Problem requirements: Your response should consist of the data that follows, repeated in full without alteration.
::: Supplied material
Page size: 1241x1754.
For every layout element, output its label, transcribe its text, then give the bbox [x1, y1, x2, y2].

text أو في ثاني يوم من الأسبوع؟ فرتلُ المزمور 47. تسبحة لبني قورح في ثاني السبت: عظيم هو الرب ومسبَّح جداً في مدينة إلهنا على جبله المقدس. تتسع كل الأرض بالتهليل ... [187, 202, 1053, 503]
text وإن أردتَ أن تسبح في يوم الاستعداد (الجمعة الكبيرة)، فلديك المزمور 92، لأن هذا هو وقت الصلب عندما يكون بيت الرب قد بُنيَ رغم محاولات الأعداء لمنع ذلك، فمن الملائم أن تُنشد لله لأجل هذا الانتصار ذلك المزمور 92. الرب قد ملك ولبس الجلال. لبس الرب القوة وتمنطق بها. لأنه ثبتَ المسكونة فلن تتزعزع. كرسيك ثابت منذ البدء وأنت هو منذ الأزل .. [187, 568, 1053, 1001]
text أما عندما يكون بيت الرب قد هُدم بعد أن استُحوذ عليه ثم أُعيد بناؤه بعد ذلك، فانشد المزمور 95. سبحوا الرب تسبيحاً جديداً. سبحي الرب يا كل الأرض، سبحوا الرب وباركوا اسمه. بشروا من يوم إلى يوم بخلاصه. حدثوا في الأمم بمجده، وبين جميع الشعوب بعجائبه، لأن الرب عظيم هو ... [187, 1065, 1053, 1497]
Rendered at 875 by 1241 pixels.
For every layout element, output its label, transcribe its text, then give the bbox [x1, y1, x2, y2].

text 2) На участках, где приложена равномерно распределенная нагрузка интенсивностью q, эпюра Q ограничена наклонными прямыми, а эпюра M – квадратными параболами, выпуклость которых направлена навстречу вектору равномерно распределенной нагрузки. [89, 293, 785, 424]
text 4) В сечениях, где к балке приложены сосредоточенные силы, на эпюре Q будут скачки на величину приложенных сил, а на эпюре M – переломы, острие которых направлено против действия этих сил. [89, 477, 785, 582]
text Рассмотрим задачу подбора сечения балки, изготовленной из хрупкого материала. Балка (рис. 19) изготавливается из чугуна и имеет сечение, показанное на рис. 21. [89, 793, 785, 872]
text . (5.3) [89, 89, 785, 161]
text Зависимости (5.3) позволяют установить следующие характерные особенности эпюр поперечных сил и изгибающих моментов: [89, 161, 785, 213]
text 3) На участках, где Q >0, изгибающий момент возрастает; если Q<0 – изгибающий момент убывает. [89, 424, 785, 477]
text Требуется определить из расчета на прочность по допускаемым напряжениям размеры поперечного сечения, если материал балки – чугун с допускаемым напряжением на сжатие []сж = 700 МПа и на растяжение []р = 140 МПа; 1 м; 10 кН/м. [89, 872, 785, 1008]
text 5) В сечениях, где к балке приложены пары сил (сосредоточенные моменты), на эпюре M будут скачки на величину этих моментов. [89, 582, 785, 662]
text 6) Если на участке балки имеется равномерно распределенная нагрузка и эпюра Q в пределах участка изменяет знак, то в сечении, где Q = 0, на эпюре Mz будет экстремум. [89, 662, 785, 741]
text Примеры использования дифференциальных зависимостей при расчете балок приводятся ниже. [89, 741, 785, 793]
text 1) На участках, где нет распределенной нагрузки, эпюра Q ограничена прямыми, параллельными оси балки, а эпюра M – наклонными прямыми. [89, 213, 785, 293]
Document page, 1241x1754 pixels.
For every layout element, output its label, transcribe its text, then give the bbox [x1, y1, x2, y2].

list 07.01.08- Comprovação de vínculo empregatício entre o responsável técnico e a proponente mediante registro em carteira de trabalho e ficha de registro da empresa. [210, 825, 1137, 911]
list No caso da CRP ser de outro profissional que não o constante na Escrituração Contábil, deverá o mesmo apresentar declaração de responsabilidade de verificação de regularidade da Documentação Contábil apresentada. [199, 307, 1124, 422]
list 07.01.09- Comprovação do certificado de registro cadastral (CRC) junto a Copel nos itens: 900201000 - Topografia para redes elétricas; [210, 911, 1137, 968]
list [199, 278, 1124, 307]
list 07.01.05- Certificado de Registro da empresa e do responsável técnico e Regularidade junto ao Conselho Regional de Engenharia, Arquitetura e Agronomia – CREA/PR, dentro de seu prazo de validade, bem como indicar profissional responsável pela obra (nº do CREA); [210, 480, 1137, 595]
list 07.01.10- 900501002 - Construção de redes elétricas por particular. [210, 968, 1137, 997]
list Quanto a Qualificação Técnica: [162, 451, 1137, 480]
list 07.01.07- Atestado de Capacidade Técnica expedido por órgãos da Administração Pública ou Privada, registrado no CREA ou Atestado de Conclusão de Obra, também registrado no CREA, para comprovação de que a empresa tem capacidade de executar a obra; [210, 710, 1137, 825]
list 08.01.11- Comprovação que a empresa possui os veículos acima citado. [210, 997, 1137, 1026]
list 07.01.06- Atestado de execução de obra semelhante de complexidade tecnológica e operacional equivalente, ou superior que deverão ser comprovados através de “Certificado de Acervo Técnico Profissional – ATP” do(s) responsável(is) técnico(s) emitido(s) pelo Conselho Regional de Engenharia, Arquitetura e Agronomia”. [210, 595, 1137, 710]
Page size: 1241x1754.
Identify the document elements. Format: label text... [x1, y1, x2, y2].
::::::
Response:
Page size: 1241x1754.
For every layout element, output its label, transcribe its text, then give the bbox [x1, y1, x2, y2].

text أو في ثاني يوم من الأسبوع؟ فرتلُ المزمور 47. تسبحة لبني قورح في ثاني السبت: عظيم هو الرب ومسبَّح جداً في مدينة إلهنا على جبله المقدس. تتسع كل الأرض بالتهليل ... [187, 202, 1053, 503]
text وإن أردتَ أن تسبح في يوم الاستعداد (الجمعة الكبيرة)، فلديك المزمور 92، لأن هذا هو وقت الصلب عندما يكون بيت الرب قد بُنيَ رغم محاولات الأعداء لمنع ذلك، فمن الملائم أن تُنشد لله لأجل هذا الانتصار ذلك المزمور 92. الرب قد ملك ولبس الجلال. لبس الرب القوة وتمنطق بها. لأنه ثبتَ المسكونة فلن تتزعزع. كرسيك ثابت منذ البدء وأنت هو منذ الأزل .. [187, 568, 1053, 1001]
text أما عندما يكون بيت الرب قد هُدم بعد أن استُحوذ عليه ثم أُعيد بناؤه بعد ذلك، فانشد المزمور 95. سبحوا الرب تسبيحاً جديداً. سبحي الرب يا كل الأرض، سبحوا الرب وباركوا اسمه. بشروا من يوم إلى يوم بخلاصه. حدثوا في الأمم بمجده، وبين جميع الشعوب بعجائبه، لأن الرب عظيم هو ... [187, 1065, 1053, 1497]
Rendered at 875 by 1241 pixels.
For every layout element, output its label, transcribe its text, then give the bbox [x1, y1, x2, y2].

text 2) На участках, где приложена равномерно распределенная нагрузка интенсивностью q, эпюра Q ограничена наклонными прямыми, а эпюра M – квадратными параболами, выпуклость которых направлена навстречу вектору равномерно распределенной нагрузки. [89, 293, 785, 424]
text 4) В сечениях, где к балке приложены сосредоточенные силы, на эпюре Q будут скачки на величину приложенных сил, а на эпюре M – переломы, острие которых направлено против действия этих сил. [89, 477, 785, 582]
text Рассмотрим задачу подбора сечения балки, изготовленной из хрупкого материала. Балка (рис. 19) изготавливается из чугуна и имеет сечение, показанное на рис. 21. [89, 793, 785, 872]
text . (5.3) [89, 89, 785, 161]
text Зависимости (5.3) позволяют установить следующие характерные особенности эпюр поперечных сил и изгибающих моментов: [89, 161, 785, 213]
text 3) На участках, где Q >0, изгибающий момент возрастает; если Q<0 – изгибающий момент убывает. [89, 424, 785, 477]
text Требуется определить из расчета на прочность по допускаемым напряжениям размеры поперечного сечения, если материал балки – чугун с допускаемым напряжением на сжатие []сж = 700 МПа и на растяжение []р = 140 МПа; 1 м; 10 кН/м. [89, 872, 785, 1008]
text 5) В сечениях, где к балке приложены пары сил (сосредоточенные моменты), на эпюре M будут скачки на величину этих моментов. [89, 582, 785, 662]
text 6) Если на участке балки имеется равномерно распределенная нагрузка и эпюра Q в пределах участка изменяет знак, то в сечении, где Q = 0, на эпюре Mz будет экстремум. [89, 662, 785, 741]
text Примеры использования дифференциальных зависимостей при расчете балок приводятся ниже. [89, 741, 785, 793]
text 1) На участках, где нет распределенной нагрузки, эпюра Q ограничена прямыми, параллельными оси балки, а эпюра M – наклонными прямыми. [89, 213, 785, 293]
Document page, 1241x1754 pixels.
For every layout element, output its label, transcribe its text, then give the bbox [x1, y1, x2, y2].

list 07.01.08- Comprovação de vínculo empregatício entre o responsável técnico e a proponente mediante registro em carteira de trabalho e ficha de registro da empresa. [210, 825, 1137, 911]
list No caso da CRP ser de outro profissional que não o constante na Escrituração Contábil, deverá o mesmo apresentar declaração de responsabilidade de verificação de regularidade da Documentação Contábil apresentada. [199, 307, 1124, 422]
list 07.01.09- Comprovação do certificado de registro cadastral (CRC) junto a Copel nos itens: 900201000 - Topografia para redes elétricas; [210, 911, 1137, 968]
list [199, 278, 1124, 307]
list 07.01.05- Certificado de Registro da empresa e do responsável técnico e Regularidade junto ao Conselho Regional de Engenharia, Arquitetura e Agronomia – CREA/PR, dentro de seu prazo de validade, bem como indicar profissional responsável pela obra (nº do CREA); [210, 480, 1137, 595]
list 07.01.10- 900501002 - Construção de redes elétricas por particular. [210, 968, 1137, 997]
list Quanto a Qualificação Técnica: [162, 451, 1137, 480]
list 07.01.07- Atestado de Capacidade Técnica expedido por órgãos da Administração Pública ou Privada, registrado no CREA ou Atestado de Conclusão de Obra, também registrado no CREA, para comprovação de que a empresa tem capacidade de executar a obra; [210, 710, 1137, 825]
list 08.01.11- Comprovação que a empresa possui os veículos acima citado. [210, 997, 1137, 1026]
list 07.01.06- Atestado de execução de obra semelhante de complexidade tecnológica e operacional equivalente, ou superior que deverão ser comprovados através de “Certificado de Acervo Técnico Profissional – ATP” do(s) responsável(is) técnico(s) emitido(s) pelo Conselho Regional de Engenharia, Arquitetura e Agronomia”. [210, 595, 1137, 710]
Page size: 1241x1754.
Identify the document elements. Format: label text... [x1, y1, x2, y2].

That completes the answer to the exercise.